Wind River Fall

A summer has passed through the Wind River mountains once more, and the wind’s gone cold. Out of the field again, I’ve gained nothing more material than a good solid stink, but this trip in particular got the wheels turning once more. How to live the good life? Where’s the satisfaction to be found? Am I living by fear or am I injecting the necessary energy to keep the real ball rolling?

Invented on this last course, in collaboration with J. Spaulding, is the concept of the Anablog:

An·a·blog /ˈanablôg/ Noun: Blogging by use of analog technologies. Verb: To record on paper opinions, information, etc. on a regular basis. Journal.

The following is Anablog #2, as numbered on paper.


As I walk through the pre-dawn darkness by headlamp, my light begins to catch on the reflective tabs on student tents which, though they plan to leave before us, are for some reason still standing.  I’m carrying all of my possessions in the bag on by back, and I greet them with a “Good morning, gentlemen” as I pass.  As an afterthought I add:  “If my memory serves me, today is the first day of Fall.”

“Feels like it”, one of them responds through the frosty dark, though I can’t quite tell who.

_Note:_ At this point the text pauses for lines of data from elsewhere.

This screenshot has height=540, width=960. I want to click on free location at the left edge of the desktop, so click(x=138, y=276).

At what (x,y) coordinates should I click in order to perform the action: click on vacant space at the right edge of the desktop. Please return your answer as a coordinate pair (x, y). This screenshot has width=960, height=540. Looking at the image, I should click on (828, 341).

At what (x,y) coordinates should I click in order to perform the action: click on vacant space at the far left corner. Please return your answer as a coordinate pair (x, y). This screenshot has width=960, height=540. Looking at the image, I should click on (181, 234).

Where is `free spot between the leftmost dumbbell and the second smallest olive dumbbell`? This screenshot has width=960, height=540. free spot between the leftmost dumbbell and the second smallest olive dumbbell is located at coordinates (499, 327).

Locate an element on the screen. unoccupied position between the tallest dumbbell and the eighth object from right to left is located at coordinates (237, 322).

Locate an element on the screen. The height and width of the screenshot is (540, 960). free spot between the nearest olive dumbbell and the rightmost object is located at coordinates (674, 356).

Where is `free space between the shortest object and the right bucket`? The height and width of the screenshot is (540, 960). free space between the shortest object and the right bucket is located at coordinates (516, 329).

As I walk on towards the kitchen, where Gabo is preparing water for coffee and for the morning maté ritual, I think about the absurdity of what I’ve just said.  Fall doesn’t come at once, but as a slow and rolling tide punctuated by occasional rapid advances.  Though the nights are now longer than the days, it was last week that the crowberry turned yellow, earlier still that the blueberry bushes purpled, and the lupine have been standing at seed for weeks.  The calendar says that Fall has just begun, while the golden quaking aspens disagree– more like halfway to Winter here.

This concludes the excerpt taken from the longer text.